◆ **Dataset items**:
_ _ _ _

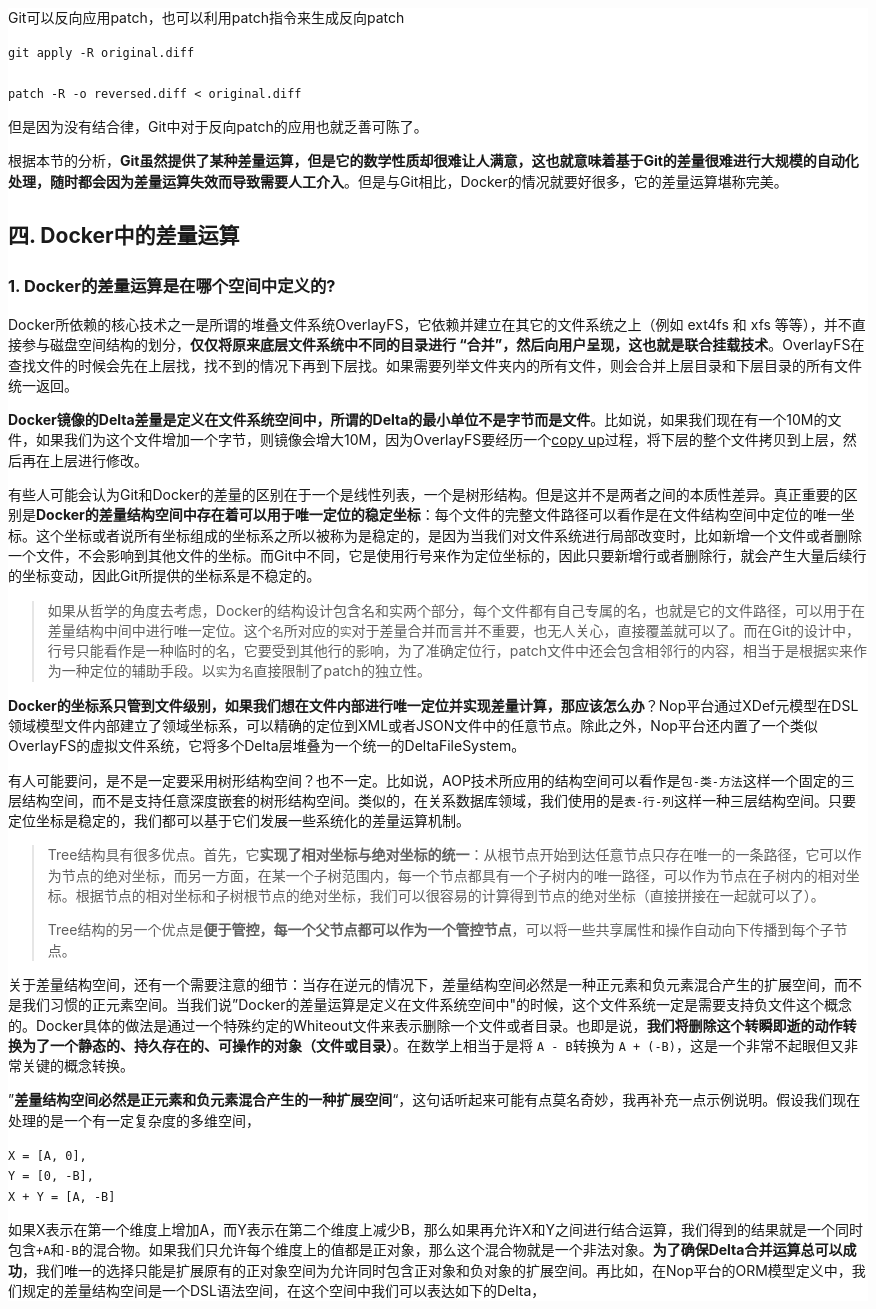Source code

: Git可以反向应用patch，也可以利用patch指令来生成反向patch

```
git apply -R original.diff

patch -R -o reversed.diff < original.diff
```

但是因为没有结合律，Git中对于反向patch的应用也就乏善可陈了。

根据本节的分析，**Git虽然提供了某种差量运算，但是它的数学性质却很难让人满意，这也就意味着基于Git的差量很难进行大规模的自动化处理，随时都会因为差量运算失效而导致需要人工介入**。但是与Git相比，Docker的情况就要好很多，它的差量运算堪称完美。

## 四. Docker中的差量运算

### 1. Docker的差量运算是在哪个空间中定义的?

Docker所依赖的核心技术之一是所谓的堆叠文件系统OverlayFS，它依赖并建立在其它的文件系统之上（例如 ext4fs 和 xfs 等等），并不直接参与磁盘空间结构的划分，**仅仅将原来底层文件系统中不同的目录进行 “合并”，然后向用户呈现，这也就是联合挂载技术**。OverlayFS在查找文件的时候会先在上层找，找不到的情况下再到下层找。如果需要列举文件夹内的所有文件，则会合并上层目录和下层目录的所有文件统一返回。

**Docker镜像的Delta差量是定义在文件系统空间中，所谓的Delta的最小单位不是字节而是文件**。比如说，如果我们现在有一个10M的文件，如果我们为这个文件增加一个字节，则镜像会增大10M，因为OverlayFS要经历一个[copy up](https://blog.csdn.net/qq_15770331/article/details/96702613)过程，将下层的整个文件拷贝到上层，然后再在上层进行修改。

有些人可能会认为Git和Docker的差量的区别在于一个是线性列表，一个是树形结构。但是这并不是两者之间的本质性差异。真正重要的区别是**Docker的差量结构空间中存在着可以用于唯一定位的稳定坐标**：每个文件的完整文件路径可以看作是在文件结构空间中定位的唯一坐标。这个坐标或者说所有坐标组成的坐标系之所以被称为是稳定的，是因为当我们对文件系统进行局部改变时，比如新增一个文件或者删除一个文件，不会影响到其他文件的坐标。而Git中不同，它是使用行号来作为定位坐标的，因此只要新增行或者删除行，就会产生大量后续行的坐标变动，因此Git所提供的坐标系是不稳定的。

> 如果从哲学的角度去考虑，Docker的结构设计包含名和实两个部分，每个文件都有自己专属的名，也就是它的文件路径，可以用于在差量结构中间中进行唯一定位。这个`名`所对应的`实`对于差量合并而言并不重要，也无人关心，直接覆盖就可以了。而在Git的设计中，行号只能看作是一种临时的名，它要受到其他行的影响，为了准确定位行，patch文件中还会包含相邻行的内容，相当于是根据`实`来作为一种定位的辅助手段。以`实`为`名`直接限制了patch的独立性。

**Docker的坐标系只管到文件级别，如果我们想在文件内部进行唯一定位并实现差量计算，那应该怎么办**？Nop平台通过XDef元模型在DSL领域模型文件内部建立了领域坐标系，可以精确的定位到XML或者JSON文件中的任意节点。除此之外，Nop平台还内置了一个类似OverlayFS的虚拟文件系统，它将多个Delta层堆叠为一个统一的DeltaFileSystem。

有人可能要问，是不是一定要采用树形结构空间？也不一定。比如说，AOP技术所应用的结构空间可以看作是`包-类-方法`这样一个固定的三层结构空间，而不是支持任意深度嵌套的树形结构空间。类似的，在关系数据库领域，我们使用的是`表-行-列`这样一种三层结构空间。只要定位坐标是稳定的，我们都可以基于它们发展一些系统化的差量运算机制。

> Tree结构具有很多优点。首先，它**实现了相对坐标与绝对坐标的统一**：从根节点开始到达任意节点只存在唯一的一条路径，它可以作为节点的绝对坐标，而另一方面，在某一个子树范围内，每一个节点都具有一个子树内的唯一路径，可以作为节点在子树内的相对坐标。根据节点的相对坐标和子树根节点的绝对坐标，我们可以很容易的计算得到节点的绝对坐标（直接拼接在一起就可以了）。  
> 
> Tree结构的另一个优点是**便于管控，每一个父节点都可以作为一个管控节点**，可以将一些共享属性和操作自动向下传播到每个子节点。

关于差量结构空间，还有一个需要注意的细节：当存在逆元的情况下，差量结构空间必然是一种正元素和负元素混合产生的扩展空间，而不是我们习惯的正元素空间。当我们说”Docker的差量运算是定义在文件系统空间中"的时候，这个文件系统一定是需要支持负文件这个概念的。Docker具体的做法是通过一个特殊约定的Whiteout文件来表示删除一个文件或者目录。也即是说，**我们将删除这个转瞬即逝的动作转换为了一个静态的、持久存在的、可操作的对象（文件或目录）**。在数学上相当于是将 `A - B`转换为 `A + (-B)`，这是一个非常不起眼但又非常关键的概念转换。

”**差量结构空间必然是正元素和负元素混合产生的一种扩展空间**“，这句话听起来可能有点莫名奇妙，我再补充一点示例说明。假设我们现在处理的是一个有一定复杂度的多维空间，

```
X = [A, 0], 
Y = [0, -B],
X + Y = [A, -B]
```

如果X表示在第一个维度上增加A，而Y表示在第二个维度上减少B，那么如果再允许X和Y之间进行结合运算，我们得到的结果就是一个同时包含`+A`和`-B`的混合物。如果我们只允许每个维度上的值都是正对象，那么这个混合物就是一个非法对象。**为了确保Delta合并运算总可以成功**，我们唯一的选择只能是扩展原有的正对象空间为允许同时包含正对象和负对象的扩展空间。再比如，在Nop平台的ORM模型定义中，我们规定的差量结构空间是一个DSL语法空间，在这个空间中我们可以表达如下的Delta，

_ _ _ _

◆ **Aim of the task**:
Which lines in the records above hold the string "diff"? Copy each of them.

◆ **Completed exercise**:
git apply -R original.diff
patch -R -o reversed.diff < original.diff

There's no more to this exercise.